This is explained by Copernicus, who largely confirms that the circulation of the Gulf Stream rising towards the North Atlantic is at its weakest point for at least the past thousand years.
Sea surface temperature is a fundamental variable that is used to define and predict the complex interactions between the ocean and the atmosphere. The image shows the sea surface temperature in the North Atlantic Ocean, as measured by the marine environment monitoring service for the European Copernicus remote sensing program. Data refer to March 8, 2021.
In combination with other ocean parameters, sea surface temperature is used to map the history of the Gulf Stream, as well as, from a broader and more complex perspective, the deep currents circulation system with which it interacts, which extends to the whole planet. We are also referring to the circulation of the Atlantic Ocean, whose abbreviation is AMOC.
The thermohaline circulation, also known as the Great Conveyance Belt, extends all over the planet, from the Atlantic Ocean to the Pacific Ocean, and vice versa.
AMOC is one of the major ocean circulation systems that distribute heat, which has a major impact on our planet’s climate.

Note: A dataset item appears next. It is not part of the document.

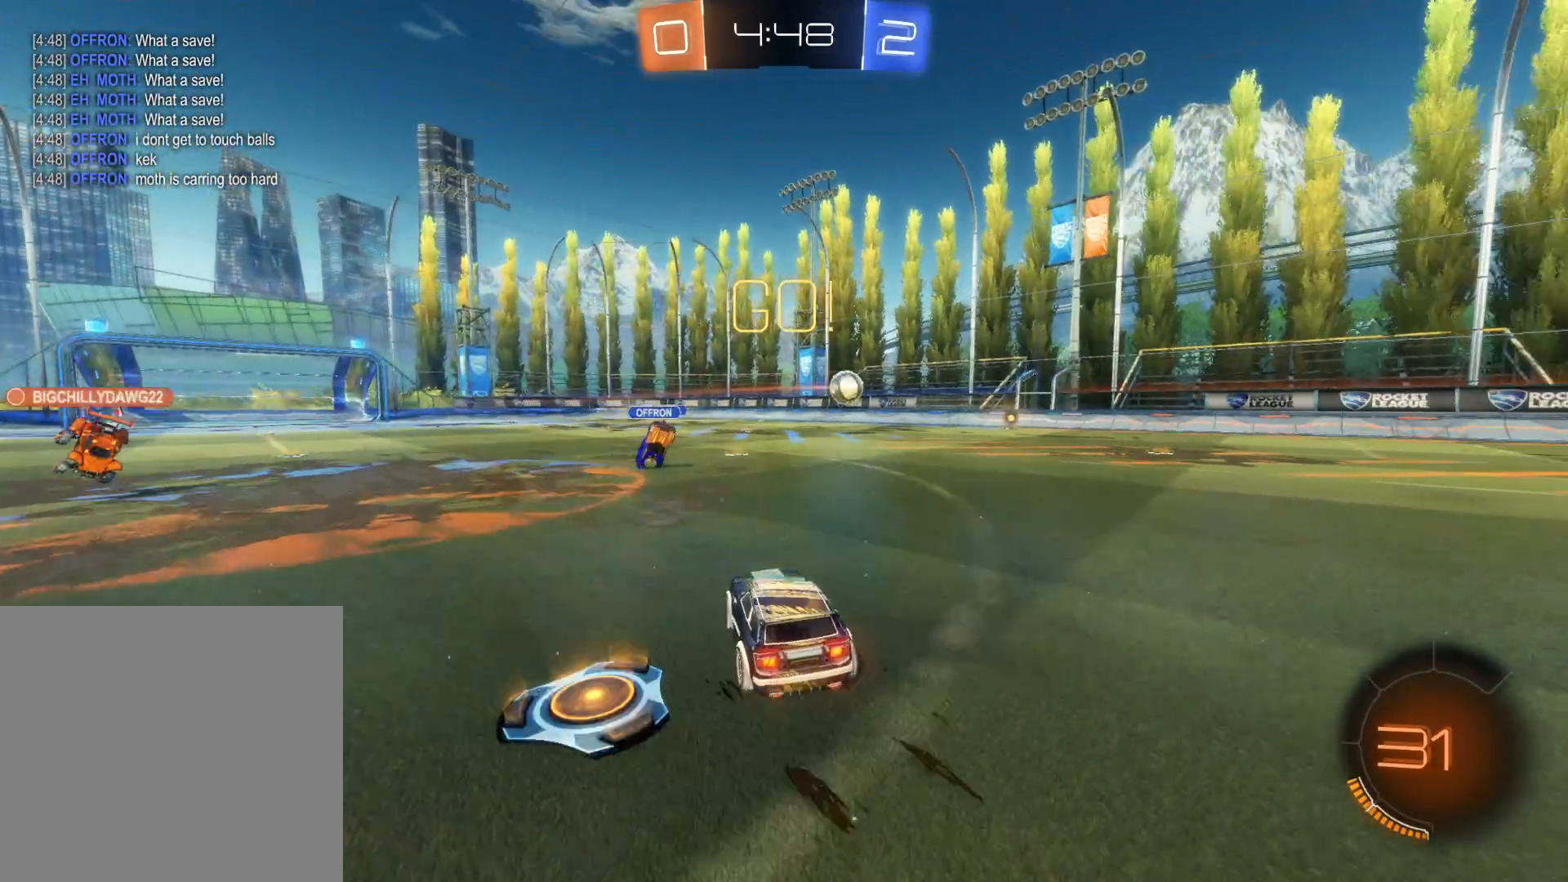
{"buttons": ["R2"], "left_stick": "center", "events": [[266, "left_stick", "center"]]}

A recent study published in Nature Geoscience shows that AMOC activity has fallen to its lowest historical levels, due to the impacts of climate change.

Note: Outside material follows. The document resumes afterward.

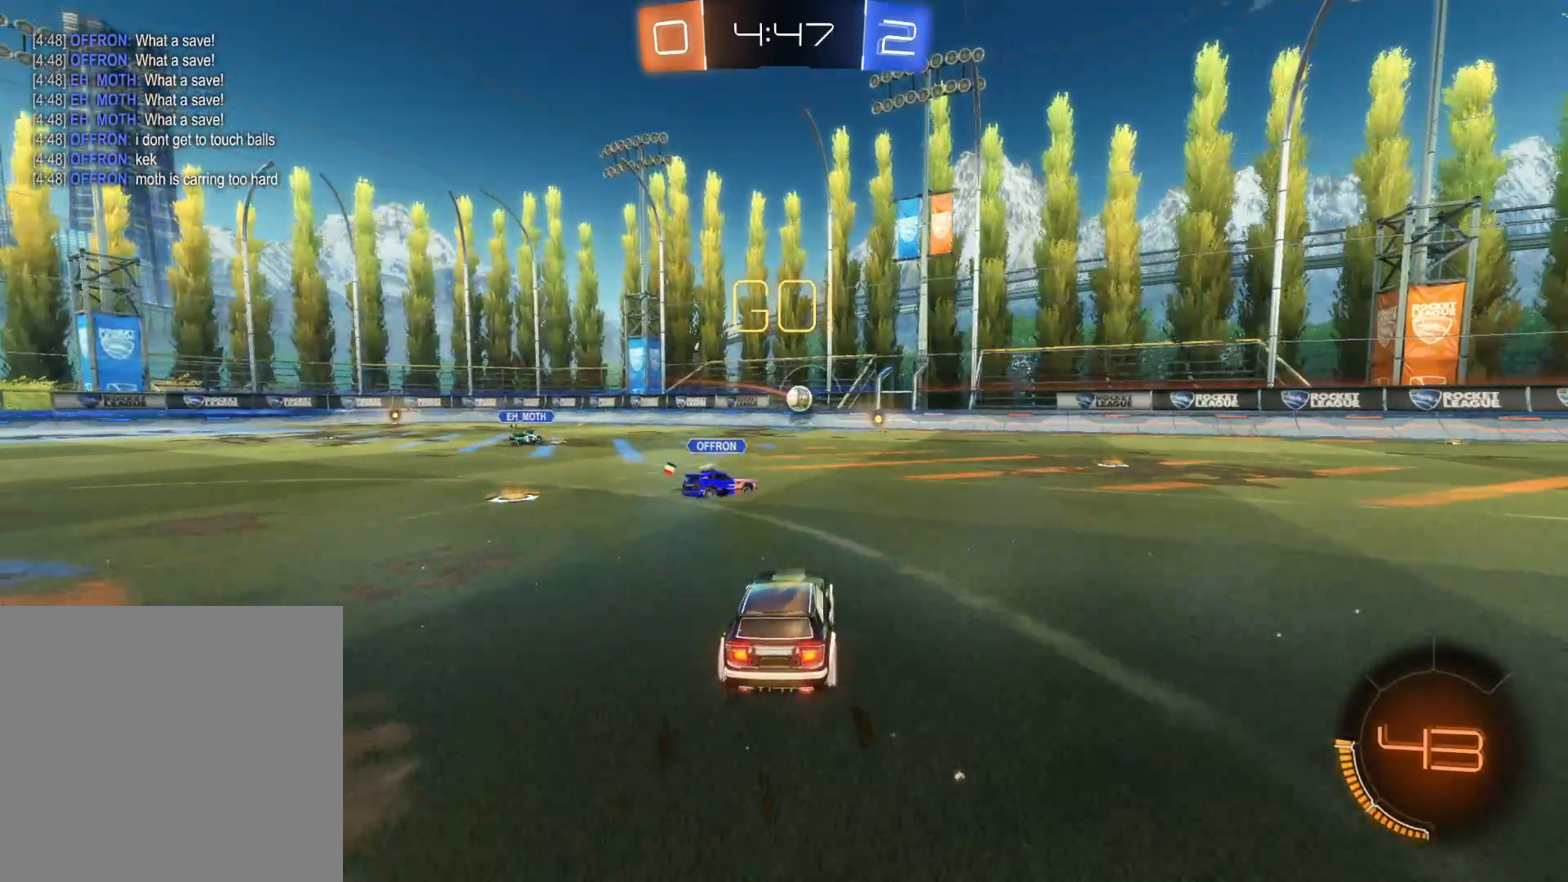
{"buttons": [], "left_stick": "left", "events": [[33, "left_stick", "left"], [416, "R2", "up"]]}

However, there are significant changes in the transport of warm waters by ocean currents in Europe. This could aid in the formation of extratropical oceanic cyclones. Indeed, an increase in the intensity of ocean storms, as well as irregularities, has been reported in the past.
This year, strong hurricanes occurred in the North Atlantic at the height of summer, representing a phenomenon of exceptional size.
The impact on Earth’s climate resulting from the weakening of the Gulf Stream, as well as the complex circulation system of AMOC, such as thermohaline circulation, is the goal of climate projection by mathematical models.
They have repeatedly declared the cold of European winter. But on the other hand, we have a general global warming phenomenon that changes the consequences, with expectations already complicated in their own right, and getting unsatisfactory results like reliability.
Will it get cooler next winter? Will they be more snow? Perhaps the most extreme of all, this is the theory that many scientists tend to believe as much as possible.
Certainly, we observe a significant imbalance in European winters that we have not seen before since the presence of data on weather data.